PASSAGE:
Personal information
- Full name: Des V. McGovern
- Born: 13 February 1928 Toowoomba, Queensland
- Died: 8 February 2013 (aged 84) Toowoomba, Queensland

Playing information
- Position: Wing
Club
| Years | Team | Pld | T | G | FG | P |
| 19??–?? | All Whites | 69 | 15 |  |  |  |
| 19??–?? | Newtown (Toowoomba) |  |  |  |  |  |
|  | Total | 69 | 15 | 0 | 0 | 0 |
Representative
| Years | Team | Pld | T | G | FG | P |
| 19??–?? | Toowoomba |  | 27 |  |  |  |
| 1949–56 | Queensland | 16 | 12 | 0 | 0 | 36 |
| 1952–56 | Australia | 7 | 1 | 0 | 0 | 3 |

Coaching information
Club
| Years | Team | Gms | W | D | L | W% |
|  | Toowoomba |  |  |  |  |  |
- Source:

= Des McGovern =

Des V. McGovern (1928 - 2013) was an Australian professional rugby league footballer who played in the 1940s and 1950s. A Queensland state and Australia national representative winger, he played his club football in Toowoomba, where he later become a successful coach and well-known radio match commentator.

RECORDED DATA:

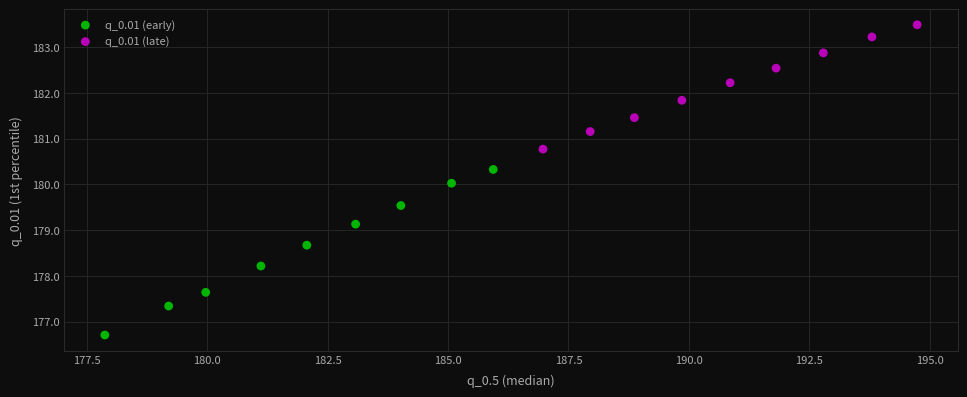

Which series reaches the minimum Y coordinate?

q_0.01 (early)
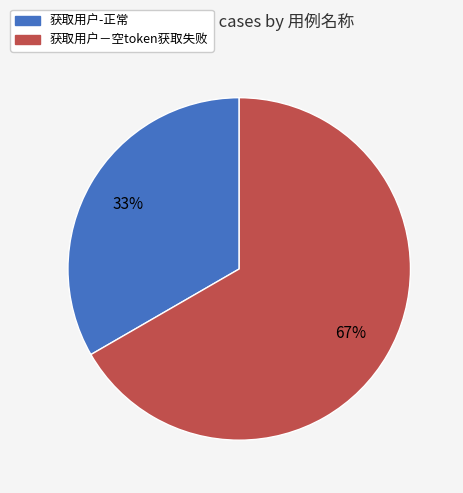

To the nearest percent, what is the combined percentage of 获取用户-正常 and 获取用户－空token获取失败?

100%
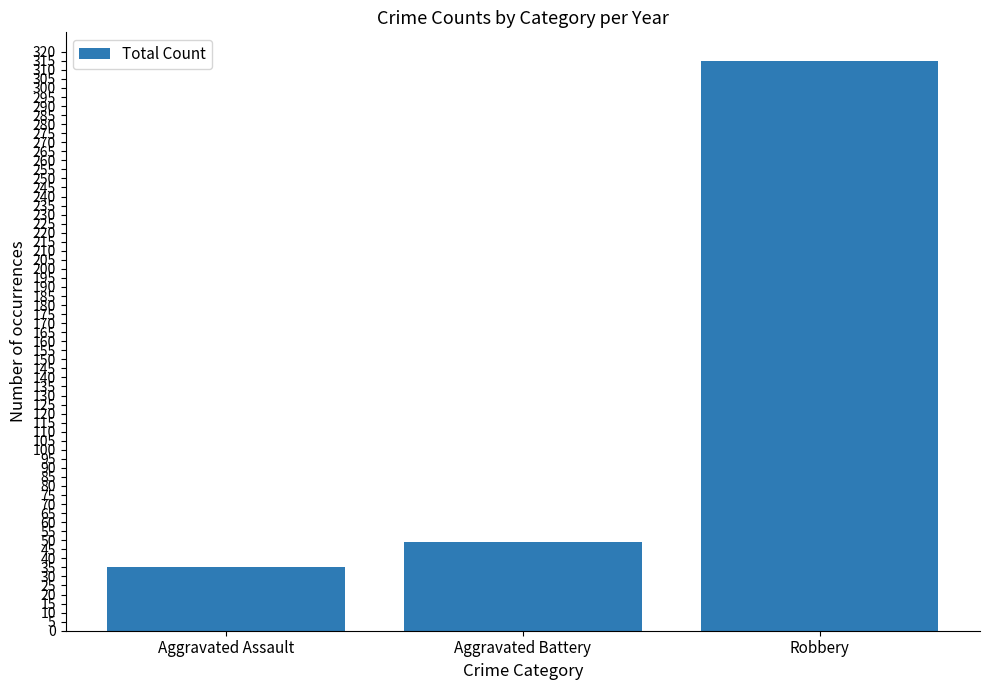

What is the difference between the maximum and minimum values?

280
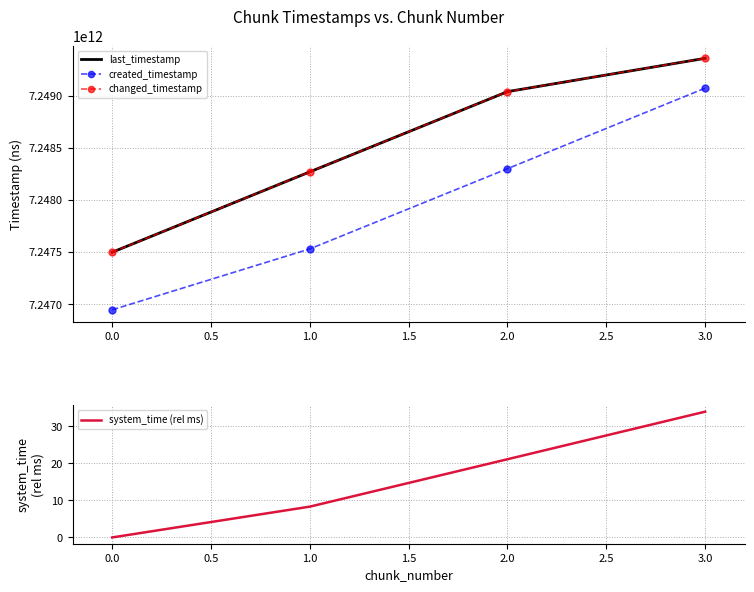

What is the average value of the changed_timestamp series?

7248540953735.0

QUESTIONS ON THE MATERIAL:
a) List every team shown in the Des McGovern profile's representative playing record.
b) According to the Des McGovern profile, how many tries did he score for Queensland?
c) Pick up the Des McGovern biography after its last sentence and keep writing it.

RESPONSES BY TASK:
a) Toowoomba, Queensland, Australia

b) 12

c)
==Biography==

Des McGovern was born in Toowoomba, Queensland on 13 February 1928. He was a student at Brisbane's Nudgee College.

===Playing career===

McGovern started playing rugby league football in Ipswich before moving to Toowoomba in 1947. He was first selected to represent Queensland in 1949. During the 1950s McGovern was a member of the Toowoomba Bulimba Cup teams, coached by Duncan Thompson. During the 1951 French rugby league tour of Australia and New Zealand McGovern was selected to play on the wing for Queensland in their match against the touring Frenchmen, which ended in a 22-all draw. In 1952 he first gained selection for the Australia national rugby league team, becoming Kangaroo No. 296. McGovern was selected as a winger for the 1952–53 Kangaroo tour. On the 1956–57 Kangaroo tour, he was selected to play in all three Test matches against Great Britain. McGovern retired having scored the most tries in the history of the Bulimba Cup with 27.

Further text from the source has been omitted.